Con estas medidas extemporáneas e injustas maneras de conducirse nunca se van a resolver los problemas y, por el contrario, cada vez se agravarán más. Es necesario analizar a profundidad la sociedad cubana del momento, las diversas discriminaciones que subsisten y poner verdaderamente los pies en la tierra así como los oídos en los reclamos de la población. Está bueno ya de repetir y repetir los logros evidentes que se han alcanzado como consecuencia de la Revolución de 1959. Nos encontramos a 55 años del Triunfo de la Revolución y renovarse es vivir; pero renovarse de verdad y a profundidad. Salir de los esquemas intocables, compararnos con los procesos sociales que se están manifestando en Latinoamérica a partir de verdaderos sistemas electorales, más allá de nuestras formalidades enquistadas en los que la población puede manifestar sus descontentos, desacuerdos y sus proposiciones.

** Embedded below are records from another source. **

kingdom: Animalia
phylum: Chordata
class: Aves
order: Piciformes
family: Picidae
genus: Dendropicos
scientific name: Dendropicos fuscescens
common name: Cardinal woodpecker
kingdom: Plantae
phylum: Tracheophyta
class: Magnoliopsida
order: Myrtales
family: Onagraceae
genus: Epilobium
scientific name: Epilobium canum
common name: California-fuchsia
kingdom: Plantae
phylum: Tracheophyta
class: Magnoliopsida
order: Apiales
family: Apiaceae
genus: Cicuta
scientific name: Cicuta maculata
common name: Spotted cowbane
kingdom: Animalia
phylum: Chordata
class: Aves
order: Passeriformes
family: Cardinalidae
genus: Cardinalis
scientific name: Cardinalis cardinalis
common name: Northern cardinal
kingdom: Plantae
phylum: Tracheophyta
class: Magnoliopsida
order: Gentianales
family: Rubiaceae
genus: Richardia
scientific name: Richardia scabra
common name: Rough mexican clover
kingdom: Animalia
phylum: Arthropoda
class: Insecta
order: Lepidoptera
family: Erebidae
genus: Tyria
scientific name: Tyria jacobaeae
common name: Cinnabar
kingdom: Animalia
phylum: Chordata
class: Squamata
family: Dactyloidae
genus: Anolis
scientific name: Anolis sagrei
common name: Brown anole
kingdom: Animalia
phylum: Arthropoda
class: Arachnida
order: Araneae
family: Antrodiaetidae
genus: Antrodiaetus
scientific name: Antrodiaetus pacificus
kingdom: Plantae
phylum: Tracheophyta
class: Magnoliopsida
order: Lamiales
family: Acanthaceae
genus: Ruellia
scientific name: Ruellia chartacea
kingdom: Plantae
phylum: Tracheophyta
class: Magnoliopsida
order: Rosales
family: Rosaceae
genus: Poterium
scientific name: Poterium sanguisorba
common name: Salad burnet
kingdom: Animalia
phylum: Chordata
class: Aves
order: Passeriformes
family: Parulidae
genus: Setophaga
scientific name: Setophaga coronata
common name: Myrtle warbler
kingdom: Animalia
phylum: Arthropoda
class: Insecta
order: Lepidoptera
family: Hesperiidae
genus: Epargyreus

Es cierto que existen muchas manifestaciones de indisciplina sociales; pero también es rigurosamente cierto que son muchos problemas acumulados como consecuencia de los errores, desenfoques, insuficiencias e ineficiencias de una burocracia enquistada y corrupta que muchas veces se escuda en estas indisciplinas, en el Bloqueo y en las agresiones externas para justificarse y continuar detentando responsabilidades administrativas, económicas y políticas. Si se quitan del medio a estas justificaciones y a la burocracia que tanto las utiliza y que tanto trina en contra de las indisciplinas sociales sin hacer un análisis objetivo, y se realizan cambios a profundidad, no sólo en la superficie económica sino a fondo de las estructuras y de los conceptos, entonces tomaremos un rumbo verdaderamente efectivo hacia la solución de estos problemas.

Para terminar, quiero decir que hace algunos días que el Párroco Rector de la Basílica Menor de la Caridad del Cobre, en su homilía dominical, refiriéndose a las situaciones de indisciplinas sociales que se manifiestan en el barrio de Los Sitios del Municipio de Centro Habana, en donde se encuentra enclavado este templo al que asisto regularmente, llamó la atención de todos entre otras cosas con una frase en la que planteó que esas maneras de conducirse indisciplinadamente, quizás sean su forma de protestar ante las situaciones de penurias en que se encuentran. El incisivo planteamiento del sacerdote quedó en el aire para que todos pensáramos un poco más profundamente en estas situaciones sin condicionamientos previos. fsautie@yahoo.com

Así lo he vivido y así lo afirmo con mis respetos para las opiniones diferentes y sin querer ofender a nadie en particular.